Sandsmark went with the same look in the cabinets throughout the condo. The wenge wood, with its tight grain, in the kitchen cabinets appears again in the living-room bookcases and display shelves, and in the bedroom night tables, bed bases and fixtures in the walk-in closets.
Those cabinets and shelving units had to be very strong. Leaf likes art and she likes pieces with heft. The three bronze sculptures beside the fireplace are heavy, and Leaf and Travis had to struggle together to push them into position.
Leaf’s favourite piece is a stylized Native headdress, made from polished lawnmower blades, saw chain and shears, the work of Salt Spring artist Peter McFarlane. She credits Michael Warren from Madrona Gallery with finding it for her. Like the bronzes, the piece weighs about 50 pounds, and Sandsmark had to create an unusually thick glass shelf that was strong enough to support it while giving it the prominence they all felt it deserved.
Other standout pieces include a bear disc by Don Yeomans and a tower of polished rock created by Roland Gaetan.
“I got them all in local galleries,” Leaf said, explaining that just about everything in the condo was bought within about a square mile in Victoria. The deck furniture came from Capital Iron; the motorized blinds are from Saffron; the light fixtures came from McLaren Lighting and lots of things came from Chintz.
The kitchen isn’t something Leaf expected to love. She has never cared for galley kitchens, but opening this one up wasn’t an easy option because one side is on the apartment wall and the other backs onto the laundry facilities and the hall closet, all of which are encased in wenge wood like the rest of the cabinetry.

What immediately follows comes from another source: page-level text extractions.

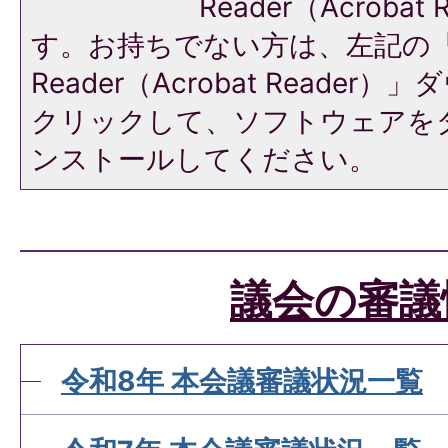
Reader（Acroba
す。お持ちでない方は、左記の「A
Reader（Acrobat Reade
クリックして、ソフトウェアを
ンストールしてください。
議会の審議
令和8年 本会議審議状況一覧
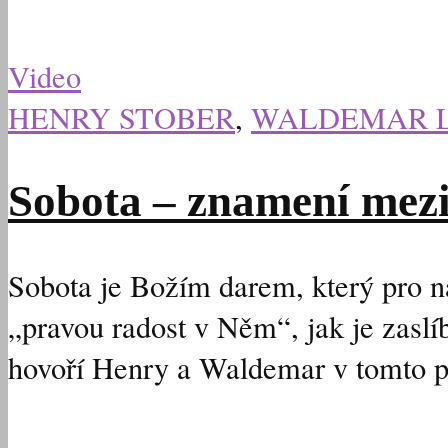
Video
HENRY STOBER
,
WALDEMAR 
Sobota – znamení mez
Sobota je Božím darem, který pro n
„pravou radost v Něm“, jak je zaslí
hovoří Henry a Waldemar v tomto p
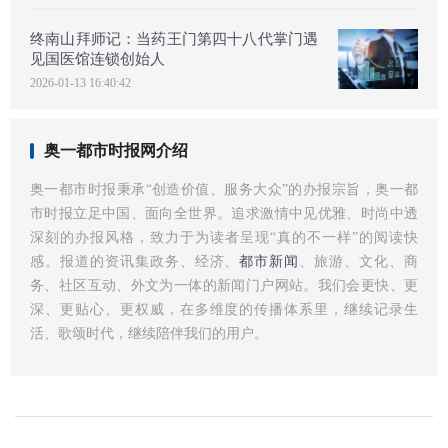
终南山拜师记：当药王门第四十八代掌门遇
见国医馆连锁创始人
2026-01-13 16:40:42
奥一都市时报网介绍
奥一都市时报秉承“创造价值、服务大众”的办报宗旨，奥一都
市时报立足中国、面向全世界。追求激情中见优雅、时尚中透
深刻的办报风格，致力于为读者呈现“真的不一样”的阅读快
感。报道的资讯集政务、经济、
都市新闻
、旅游、文化、商
务、社区互动、外文为一体的新闻门户网站。我们会更快、更
深、更贴心、更权威，在多维度的传播体系里，继续记录生
活、歌颂时代，继续陪伴我们的用户。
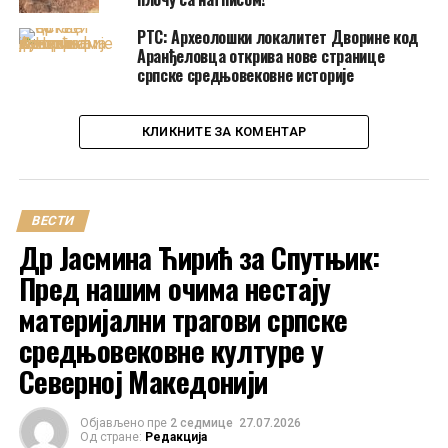
РТС: Археолошки локалитет Дворине код
Аранђеловца открива нове странице
српске средњовековне историје
КЛИКНИТЕ ЗА КОМЕНТАР
ВЕСТИ
Др Јасмина Ћирић за Спутњик:
Пред нашим очима нестају
материјални трагови српске
средњовековне културе у
Северној Македонији
Објављено пре
2 седмице
27.07.2026
Од стране:
Редакција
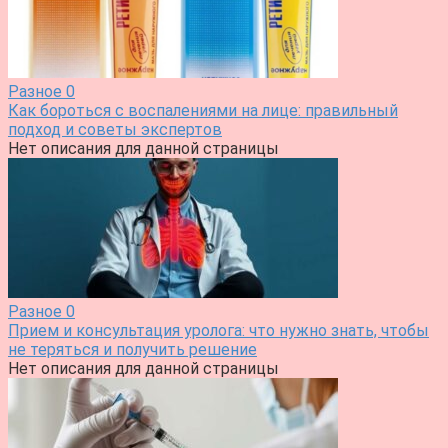
Разное
0
Как бороться с воспалениями на лице: правильный
подход и советы экспертов
Нет описания для данной страницы
Разное
0
Прием и консультация уролога: что нужно знать, чтобы
не теряться и получить решение
Нет описания для данной страницы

For the laundry and coat closets, Roy dispensed with the usual bifold doors by installing a system like the sliding side doors in a minivan — the door is pulled away from its position, then slides quietly over its neighbour. It means you can open only one door at a time, but who keeps their coat cupboard door open when they’re doing laundry?
The kitchen has new Miele appliances, with the dishwasher and fridge hidden behind wooden fronts. The gas stove stands out with its hefty knobs. There was a small wine fridge before, but now Leaf has a larger model, moved into the dining room, with different temperatures for her red wines, her spirits and aperitifs, and a cool section for white wine and ginger ale.
It’s an ideal home for a woman who likes to entertain visiting family and old friends, and her many new friends in Victoria. And all those friends will be as delighted with the decor as the stunning view of the harbour.